Creamy overnight oats with coconut cream, chia seeds and maple syrup—ready, nourishing vegan breakfast.

# What You'll Need:

→ Oats & Base

01 - 1 cup rolled oats
02 - 1 cup unsweetened almond milk or alternative plant-based milk
03 - 1/2 cup coconut cream
04 - 2 tablespoons chia seeds
05 - 2 tablespoons maple syrup or honey
06 - 1/2 teaspoon pure vanilla extract
07 - Pinch sea salt

→ Toppings (optional)

08 - 1/4 cup fresh berries, such as strawberries, blueberries, or raspberries
09 - 2 tablespoons toasted coconut flakes
10 - 1 tablespoon chopped nuts, such as almonds, cashews, or walnuts
11 - Coconut cream for drizzling

# How To Cook:

01 - In a medium mixing bowl or large jar, blend the rolled oats, almond milk, coconut cream, chia seeds, maple syrup, vanilla extract, and salt until homogenous.
02 - Seal the container and refrigerate for at least 8 hours to allow the oats and chia seeds to fully hydrate and thicken.
03 - In the morning, stir the oats thoroughly. If a softer consistency is preferred, incorporate an additional splash of almond milk.
04 - Portion oats into two bowls or jars. Garnish each serving with fresh berries, toasted coconut flakes, and chopped nuts.
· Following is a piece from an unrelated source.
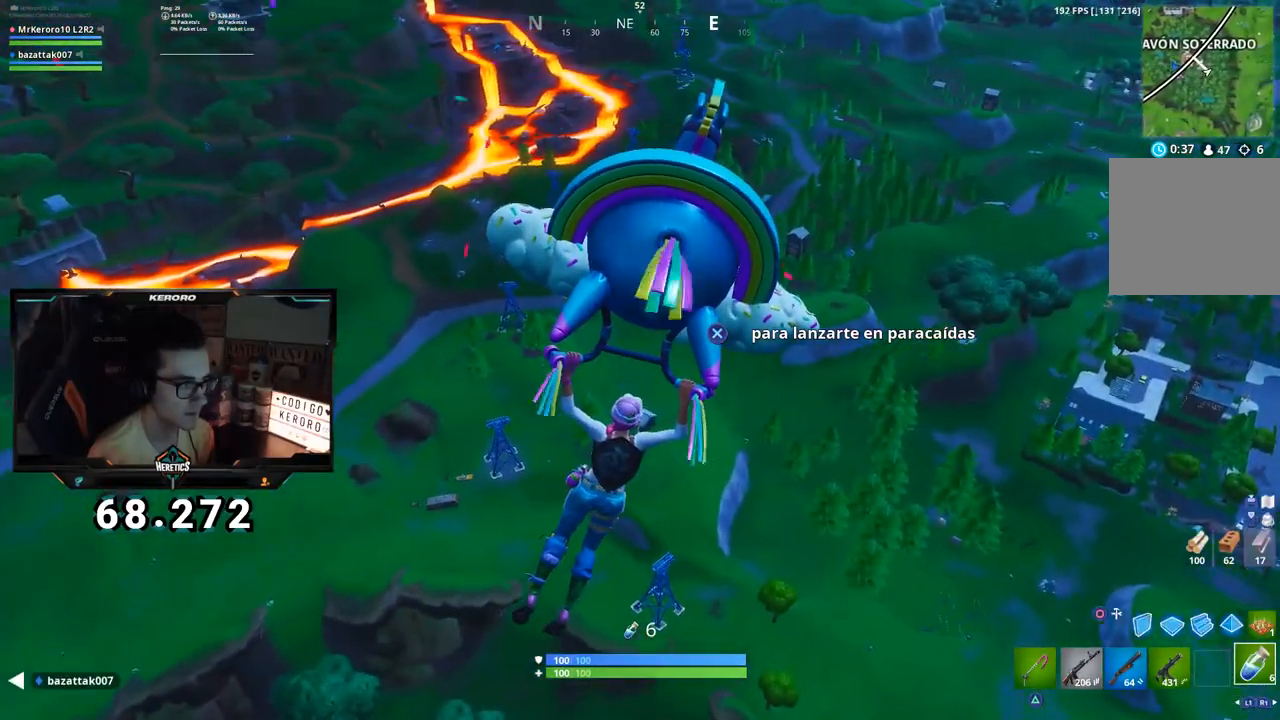
{"buttons": [], "left_stick": "up-right", "right_stick": "right", "events": [[467, "right_stick", "right"]]}
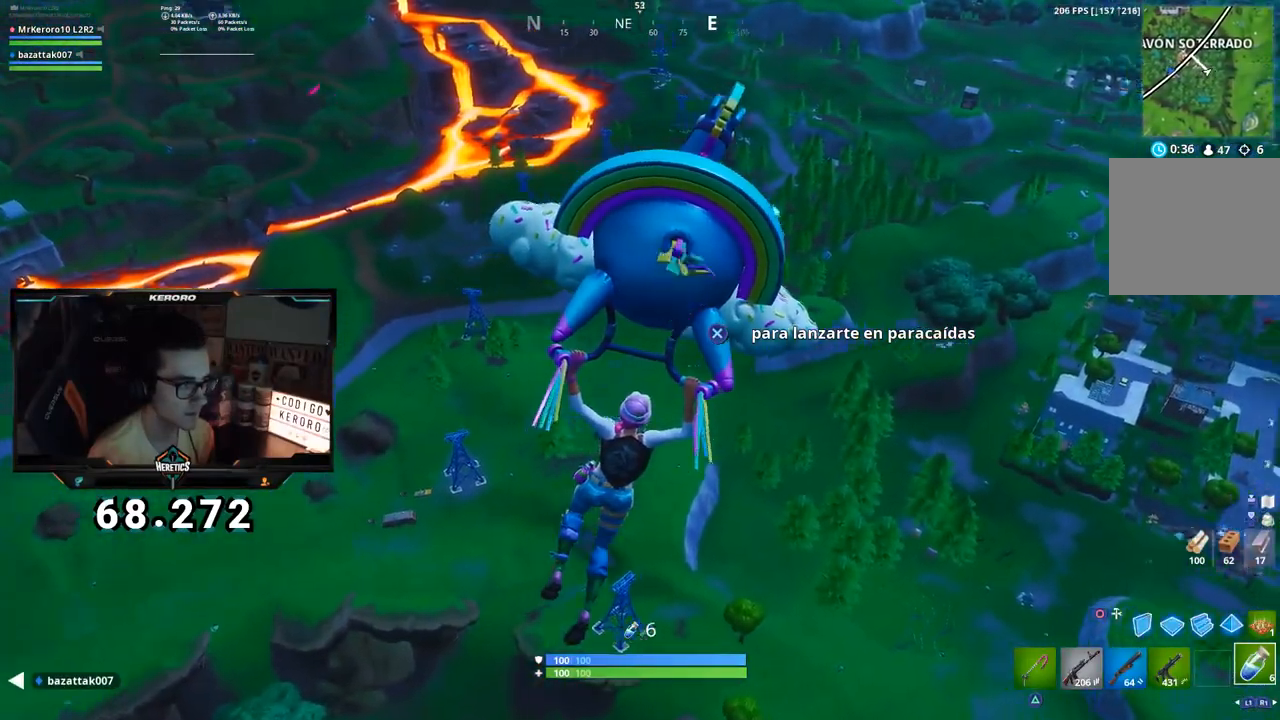
{"buttons": [], "left_stick": "up-right", "right_stick": "center", "events": [[117, "right_stick", "center"]]}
Drizzle with extra coconut cream as desired and serve chilled.

# Expert Suggestions:

01 -
  • You’ll feel like you’re sneaking dessert for breakfast, but it’s actually nourishing and energizing.
  • This is the kind of prep-ahead meal you can make half-asleep and still wake up to something dreamy.
02 -
  • Forgetting that pinch of salt once left the whole batch tasting bland despite the sweetener—never skip it.
  • Letting the mixture chill overnight is critical; cutting corners leaves you with watery oats and sad chia seeds.
03 -
  • If doubling or tripling the batch, mix the base in a big bowl and portion out only after chilling to allow best absorption.
  • A quick, gentle toasting of coconut flakes is never wasted—the nutty aroma adds so much.